ANALYSIS/OPINION:
It’s a democratic election, but the choice is between representatives of two strains of anti-democratic forces: an Islamist party and a repressive military. This weekend’s runoff election for Egyptian president pits Mohamed Mursi of the Muslim Brotherhood against former Gen. Ahmed Shafiq, who served as the Mubarak regime’s last prime minister.
How did Egypt come to such a poor choice? Why did more-or-less free and fair elections culminate in a runoff between two candidates with weak democratic credentials?
The answer: Egypt isn’t yet a democratic society. At best it’s “pre-democratic.” Its willingness to embrace elections may yet open up the political system to democracy. But it lacks the democratic values, institutions and customs that would ensure future elections are more than a choice between anti-democratic forces seeking to claim, or hold onto, power.
A recent Pew survey of Egyptian attitudes toward democracy shows just how far that society has to go. Fewer than half of respondents (41 percent) thought women should have the same rights as men, and fewer still (38 percent) believed that religious freedom for minorities is very important. Even more telling, a significant number of those supporting democracy preferred their new government to be modeled on Saudi Arabia’s, not Turkey’s.
Elections are a means for people to choose their leaders. If a society holds anti-democratic and illiberal values, it will choose anti-democratic and illiberal leaders. That appears to be happening in Egypt, and also in Russia. Elections there are not completely free and fair, but clearly a sizable part of Russian society is content to be ruled by a corrupt and authoritarian leader like Vladimir Putin. Why they do is a long story, but surely one reason is that many Russians have not bought into the main tenets of democratic society.
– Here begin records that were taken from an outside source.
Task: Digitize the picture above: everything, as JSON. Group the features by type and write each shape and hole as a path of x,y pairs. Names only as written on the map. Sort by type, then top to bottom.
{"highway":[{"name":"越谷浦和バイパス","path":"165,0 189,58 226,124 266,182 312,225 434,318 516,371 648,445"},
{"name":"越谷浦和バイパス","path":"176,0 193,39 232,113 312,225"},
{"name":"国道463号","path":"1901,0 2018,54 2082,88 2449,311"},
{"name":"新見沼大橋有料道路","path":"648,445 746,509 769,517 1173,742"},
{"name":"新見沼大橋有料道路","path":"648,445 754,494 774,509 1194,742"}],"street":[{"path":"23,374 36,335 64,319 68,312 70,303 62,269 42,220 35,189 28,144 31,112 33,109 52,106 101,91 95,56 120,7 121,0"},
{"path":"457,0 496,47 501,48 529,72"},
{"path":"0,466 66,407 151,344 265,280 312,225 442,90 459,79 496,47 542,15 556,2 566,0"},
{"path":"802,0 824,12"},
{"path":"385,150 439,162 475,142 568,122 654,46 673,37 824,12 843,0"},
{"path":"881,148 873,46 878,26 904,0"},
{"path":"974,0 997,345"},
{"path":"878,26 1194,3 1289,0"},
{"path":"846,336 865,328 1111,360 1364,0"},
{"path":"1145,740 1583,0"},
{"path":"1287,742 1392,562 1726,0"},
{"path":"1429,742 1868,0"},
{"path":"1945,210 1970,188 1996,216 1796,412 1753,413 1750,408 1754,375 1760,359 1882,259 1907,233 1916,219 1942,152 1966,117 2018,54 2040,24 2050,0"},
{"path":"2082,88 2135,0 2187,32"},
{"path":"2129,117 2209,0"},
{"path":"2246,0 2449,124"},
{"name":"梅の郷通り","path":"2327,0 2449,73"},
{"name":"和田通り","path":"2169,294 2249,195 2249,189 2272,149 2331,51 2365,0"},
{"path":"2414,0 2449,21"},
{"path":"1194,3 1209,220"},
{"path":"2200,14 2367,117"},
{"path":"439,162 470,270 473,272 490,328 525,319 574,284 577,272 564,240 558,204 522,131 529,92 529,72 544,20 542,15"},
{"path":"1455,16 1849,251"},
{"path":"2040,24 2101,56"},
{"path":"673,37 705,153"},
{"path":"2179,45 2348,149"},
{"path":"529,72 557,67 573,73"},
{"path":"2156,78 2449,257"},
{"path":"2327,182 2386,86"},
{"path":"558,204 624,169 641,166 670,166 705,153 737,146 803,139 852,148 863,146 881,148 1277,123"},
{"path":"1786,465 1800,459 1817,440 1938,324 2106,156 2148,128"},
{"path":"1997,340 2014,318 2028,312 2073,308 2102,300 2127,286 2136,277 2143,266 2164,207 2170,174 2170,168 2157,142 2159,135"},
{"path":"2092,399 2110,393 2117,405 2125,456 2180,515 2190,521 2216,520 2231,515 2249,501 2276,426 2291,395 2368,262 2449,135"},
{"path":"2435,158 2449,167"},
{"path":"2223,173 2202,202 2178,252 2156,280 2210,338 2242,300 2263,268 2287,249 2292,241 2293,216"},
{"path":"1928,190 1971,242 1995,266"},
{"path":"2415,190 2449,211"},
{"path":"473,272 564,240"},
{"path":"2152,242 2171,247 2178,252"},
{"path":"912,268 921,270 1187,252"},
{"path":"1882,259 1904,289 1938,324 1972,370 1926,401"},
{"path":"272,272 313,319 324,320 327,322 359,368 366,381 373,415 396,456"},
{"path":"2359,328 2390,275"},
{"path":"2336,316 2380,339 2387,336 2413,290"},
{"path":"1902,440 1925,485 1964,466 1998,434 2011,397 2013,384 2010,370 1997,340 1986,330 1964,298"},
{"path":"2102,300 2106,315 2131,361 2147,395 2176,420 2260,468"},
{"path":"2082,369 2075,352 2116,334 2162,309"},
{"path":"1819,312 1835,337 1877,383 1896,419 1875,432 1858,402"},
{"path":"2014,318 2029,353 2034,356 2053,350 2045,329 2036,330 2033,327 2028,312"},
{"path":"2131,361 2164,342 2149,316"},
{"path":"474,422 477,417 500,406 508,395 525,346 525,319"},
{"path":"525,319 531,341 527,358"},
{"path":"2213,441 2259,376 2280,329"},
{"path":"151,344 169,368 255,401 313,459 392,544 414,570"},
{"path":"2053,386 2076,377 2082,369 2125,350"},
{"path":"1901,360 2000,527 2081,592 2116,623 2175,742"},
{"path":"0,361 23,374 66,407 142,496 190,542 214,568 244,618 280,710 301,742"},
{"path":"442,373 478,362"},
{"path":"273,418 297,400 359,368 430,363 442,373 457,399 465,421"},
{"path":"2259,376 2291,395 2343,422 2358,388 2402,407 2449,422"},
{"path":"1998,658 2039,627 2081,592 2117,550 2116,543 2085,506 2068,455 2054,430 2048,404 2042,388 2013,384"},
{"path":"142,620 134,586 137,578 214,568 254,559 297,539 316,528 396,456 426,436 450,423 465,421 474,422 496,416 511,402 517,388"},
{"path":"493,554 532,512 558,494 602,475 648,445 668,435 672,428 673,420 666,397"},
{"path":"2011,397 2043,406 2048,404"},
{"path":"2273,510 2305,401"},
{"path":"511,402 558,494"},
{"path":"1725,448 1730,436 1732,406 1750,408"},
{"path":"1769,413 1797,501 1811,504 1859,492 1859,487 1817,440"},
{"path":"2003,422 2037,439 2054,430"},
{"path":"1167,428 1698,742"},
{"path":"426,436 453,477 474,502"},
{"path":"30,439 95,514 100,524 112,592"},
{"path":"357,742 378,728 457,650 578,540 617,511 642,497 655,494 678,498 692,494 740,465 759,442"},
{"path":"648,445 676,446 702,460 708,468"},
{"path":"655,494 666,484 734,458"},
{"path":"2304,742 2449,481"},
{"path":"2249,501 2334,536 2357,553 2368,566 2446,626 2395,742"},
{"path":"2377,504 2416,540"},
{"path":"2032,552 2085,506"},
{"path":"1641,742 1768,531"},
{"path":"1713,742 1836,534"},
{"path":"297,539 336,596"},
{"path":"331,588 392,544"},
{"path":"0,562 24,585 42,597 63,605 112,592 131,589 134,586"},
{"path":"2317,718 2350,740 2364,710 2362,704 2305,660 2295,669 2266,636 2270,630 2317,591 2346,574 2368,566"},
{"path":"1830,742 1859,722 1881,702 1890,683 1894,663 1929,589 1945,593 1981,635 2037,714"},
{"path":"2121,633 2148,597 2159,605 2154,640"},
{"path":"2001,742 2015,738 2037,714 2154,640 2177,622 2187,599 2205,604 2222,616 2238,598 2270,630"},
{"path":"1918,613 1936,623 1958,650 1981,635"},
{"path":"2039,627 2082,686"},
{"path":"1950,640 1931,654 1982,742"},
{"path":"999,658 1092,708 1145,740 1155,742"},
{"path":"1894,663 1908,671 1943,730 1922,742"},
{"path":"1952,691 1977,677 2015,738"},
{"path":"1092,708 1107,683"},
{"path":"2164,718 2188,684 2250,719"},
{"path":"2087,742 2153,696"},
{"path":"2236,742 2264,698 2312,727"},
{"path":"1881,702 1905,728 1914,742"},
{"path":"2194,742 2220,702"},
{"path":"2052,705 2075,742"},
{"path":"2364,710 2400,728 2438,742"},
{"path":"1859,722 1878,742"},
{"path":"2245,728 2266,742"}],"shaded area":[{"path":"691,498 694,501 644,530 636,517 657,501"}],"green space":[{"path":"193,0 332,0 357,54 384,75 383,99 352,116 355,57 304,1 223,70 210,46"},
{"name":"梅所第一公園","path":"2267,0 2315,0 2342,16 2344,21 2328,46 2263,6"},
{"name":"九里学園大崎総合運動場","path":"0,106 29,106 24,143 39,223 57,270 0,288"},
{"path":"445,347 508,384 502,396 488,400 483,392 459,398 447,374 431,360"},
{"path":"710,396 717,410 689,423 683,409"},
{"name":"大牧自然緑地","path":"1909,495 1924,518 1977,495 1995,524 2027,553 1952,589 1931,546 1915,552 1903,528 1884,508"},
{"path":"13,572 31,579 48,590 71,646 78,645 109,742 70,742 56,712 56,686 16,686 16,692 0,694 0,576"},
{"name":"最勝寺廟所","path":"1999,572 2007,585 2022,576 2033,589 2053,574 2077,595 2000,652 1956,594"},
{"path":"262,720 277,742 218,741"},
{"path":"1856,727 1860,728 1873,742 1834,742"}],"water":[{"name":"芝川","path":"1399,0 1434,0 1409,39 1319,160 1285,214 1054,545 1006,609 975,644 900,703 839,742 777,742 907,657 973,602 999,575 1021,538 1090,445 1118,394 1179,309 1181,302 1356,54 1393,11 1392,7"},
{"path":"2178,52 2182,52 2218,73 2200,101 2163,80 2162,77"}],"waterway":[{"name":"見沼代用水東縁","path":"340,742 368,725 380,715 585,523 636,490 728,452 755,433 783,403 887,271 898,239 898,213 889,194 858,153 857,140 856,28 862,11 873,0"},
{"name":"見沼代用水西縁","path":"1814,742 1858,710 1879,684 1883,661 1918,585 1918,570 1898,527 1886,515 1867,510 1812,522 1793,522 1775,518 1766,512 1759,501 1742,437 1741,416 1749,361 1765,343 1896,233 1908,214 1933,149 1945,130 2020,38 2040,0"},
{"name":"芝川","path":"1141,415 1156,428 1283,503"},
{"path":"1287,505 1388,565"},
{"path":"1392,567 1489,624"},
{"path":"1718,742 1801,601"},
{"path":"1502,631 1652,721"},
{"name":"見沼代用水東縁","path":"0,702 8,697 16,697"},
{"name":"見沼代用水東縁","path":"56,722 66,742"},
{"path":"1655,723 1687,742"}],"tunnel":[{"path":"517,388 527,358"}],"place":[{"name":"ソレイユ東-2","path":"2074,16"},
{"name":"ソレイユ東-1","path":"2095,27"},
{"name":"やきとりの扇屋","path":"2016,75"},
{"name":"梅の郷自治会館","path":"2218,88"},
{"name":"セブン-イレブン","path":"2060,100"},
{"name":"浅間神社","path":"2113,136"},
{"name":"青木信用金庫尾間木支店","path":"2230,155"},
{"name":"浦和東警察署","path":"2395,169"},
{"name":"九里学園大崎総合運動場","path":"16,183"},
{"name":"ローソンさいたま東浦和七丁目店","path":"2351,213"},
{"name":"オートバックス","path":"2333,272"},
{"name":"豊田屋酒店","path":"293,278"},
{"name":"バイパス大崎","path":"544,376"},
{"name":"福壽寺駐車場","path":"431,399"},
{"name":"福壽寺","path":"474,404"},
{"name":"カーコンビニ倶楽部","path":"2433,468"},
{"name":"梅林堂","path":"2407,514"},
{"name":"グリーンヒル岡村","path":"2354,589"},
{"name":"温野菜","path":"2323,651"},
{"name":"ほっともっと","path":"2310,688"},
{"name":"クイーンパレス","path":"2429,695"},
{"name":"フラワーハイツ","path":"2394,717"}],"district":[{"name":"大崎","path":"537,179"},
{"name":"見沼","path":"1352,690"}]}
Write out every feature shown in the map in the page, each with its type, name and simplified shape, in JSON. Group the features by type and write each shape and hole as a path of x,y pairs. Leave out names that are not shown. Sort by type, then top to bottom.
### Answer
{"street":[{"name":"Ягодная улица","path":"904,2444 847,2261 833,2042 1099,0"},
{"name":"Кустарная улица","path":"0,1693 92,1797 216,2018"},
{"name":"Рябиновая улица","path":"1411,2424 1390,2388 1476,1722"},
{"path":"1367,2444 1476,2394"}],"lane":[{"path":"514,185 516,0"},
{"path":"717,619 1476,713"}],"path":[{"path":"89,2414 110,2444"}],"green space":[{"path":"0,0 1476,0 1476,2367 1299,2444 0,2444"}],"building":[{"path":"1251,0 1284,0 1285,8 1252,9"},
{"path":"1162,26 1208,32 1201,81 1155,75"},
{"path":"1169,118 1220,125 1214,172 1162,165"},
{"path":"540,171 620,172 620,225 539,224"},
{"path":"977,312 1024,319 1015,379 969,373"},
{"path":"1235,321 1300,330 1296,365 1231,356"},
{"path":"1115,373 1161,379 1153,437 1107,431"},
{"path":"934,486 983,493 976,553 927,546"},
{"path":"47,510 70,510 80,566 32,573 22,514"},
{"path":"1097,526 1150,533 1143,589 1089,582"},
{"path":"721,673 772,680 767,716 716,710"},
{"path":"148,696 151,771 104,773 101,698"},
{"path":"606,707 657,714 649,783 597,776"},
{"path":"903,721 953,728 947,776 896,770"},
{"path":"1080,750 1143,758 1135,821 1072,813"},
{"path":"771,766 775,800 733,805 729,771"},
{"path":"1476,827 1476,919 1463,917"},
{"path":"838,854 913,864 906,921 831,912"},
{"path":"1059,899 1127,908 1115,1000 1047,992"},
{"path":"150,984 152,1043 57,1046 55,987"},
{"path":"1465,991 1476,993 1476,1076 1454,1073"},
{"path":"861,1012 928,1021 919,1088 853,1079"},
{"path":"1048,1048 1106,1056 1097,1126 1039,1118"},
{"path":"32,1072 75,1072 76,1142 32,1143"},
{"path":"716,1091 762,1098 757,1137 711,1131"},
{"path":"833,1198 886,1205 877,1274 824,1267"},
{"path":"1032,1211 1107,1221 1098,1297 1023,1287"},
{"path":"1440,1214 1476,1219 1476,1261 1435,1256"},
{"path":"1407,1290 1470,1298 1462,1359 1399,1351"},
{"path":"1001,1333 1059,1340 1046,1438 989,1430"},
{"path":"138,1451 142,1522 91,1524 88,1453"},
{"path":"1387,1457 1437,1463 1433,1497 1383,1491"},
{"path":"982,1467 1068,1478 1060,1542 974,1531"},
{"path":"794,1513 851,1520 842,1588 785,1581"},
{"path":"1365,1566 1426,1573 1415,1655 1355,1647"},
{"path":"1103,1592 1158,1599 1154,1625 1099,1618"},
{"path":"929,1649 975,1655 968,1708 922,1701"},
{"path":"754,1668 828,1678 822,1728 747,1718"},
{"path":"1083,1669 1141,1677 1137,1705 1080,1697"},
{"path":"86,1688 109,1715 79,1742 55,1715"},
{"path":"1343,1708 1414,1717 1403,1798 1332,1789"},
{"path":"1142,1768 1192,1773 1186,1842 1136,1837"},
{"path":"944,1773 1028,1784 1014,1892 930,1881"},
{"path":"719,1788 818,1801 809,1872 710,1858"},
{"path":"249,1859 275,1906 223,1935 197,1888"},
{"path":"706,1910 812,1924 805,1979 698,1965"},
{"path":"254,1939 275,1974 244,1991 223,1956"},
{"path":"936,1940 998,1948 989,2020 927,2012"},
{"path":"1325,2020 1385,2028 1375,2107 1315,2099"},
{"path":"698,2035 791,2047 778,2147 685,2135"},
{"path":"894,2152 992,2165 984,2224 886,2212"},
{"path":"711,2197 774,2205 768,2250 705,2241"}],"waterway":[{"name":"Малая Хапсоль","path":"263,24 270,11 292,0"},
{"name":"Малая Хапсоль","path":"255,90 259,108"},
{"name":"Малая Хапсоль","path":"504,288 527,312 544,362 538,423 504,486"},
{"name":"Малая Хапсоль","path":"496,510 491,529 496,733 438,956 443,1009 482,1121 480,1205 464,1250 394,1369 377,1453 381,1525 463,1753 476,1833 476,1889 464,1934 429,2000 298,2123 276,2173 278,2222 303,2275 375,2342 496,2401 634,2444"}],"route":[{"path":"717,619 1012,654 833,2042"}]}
Specifically, there must be commitments to political pluralism and revolving power. When out of power, a party must see itself as the loyal opposition — loyal not exclusively to its party base, but to the democratic system. No “higher” commitments to religious sectarianism, race, ethnicity, or even nationalism should ever trump a party’s commitment to democracy itself. There must be a firm belief in the rule of law and an independent judiciary to prevent corruption. Individual and minority rights must be firmly protected by the law and accepted by the majority of the people.
We find these characteristics in liberal democracies like the U.S. We don’t in Russia, Venezuela, Iran, or even Egypt, which hold elections but cannot reliably be called democracies.
Why do these distinctions matter? Because it is all too easy to assume that a country is naturally on course to democracy when it has embraced elections.
Elections in Egypt may discipline nondemocratic tendencies in society and pave the way for democracy as a set of values and institutions. Or maybe not. The Muslim Brotherhood, in the not-so-venerable tradition of “one vote, one time,” could use its control of parliament and the presidency to subvert the democratic process. It’s not as if this has never been done before. Islamist extremists hijacked the revolution in Iran and cloaked dictatorship in pseudo-democratic institutions.
It also matters because all too often we treat sectarian conflicts and civil wars as morality plays between democracy and non-democracy. The Syrian conflict is heavily sectarian. There are democratic groups in the opposition; there are also anti-democratic Islamist groups, some even linked to al Qaeda. Who knows who’d prevail in a free election?
Not knowing who exactly to back in the Syrian opposition is no excuse to go easy on President Bashar Assad. But neither should we blithely assume that all we need do is get rid of him and democracy will break out.
Free and fair elections are indispensable to democracy. You can’t have democracy without them. But neither can you have democracy without an even greater commitment to the values, institutions and customs that make it work.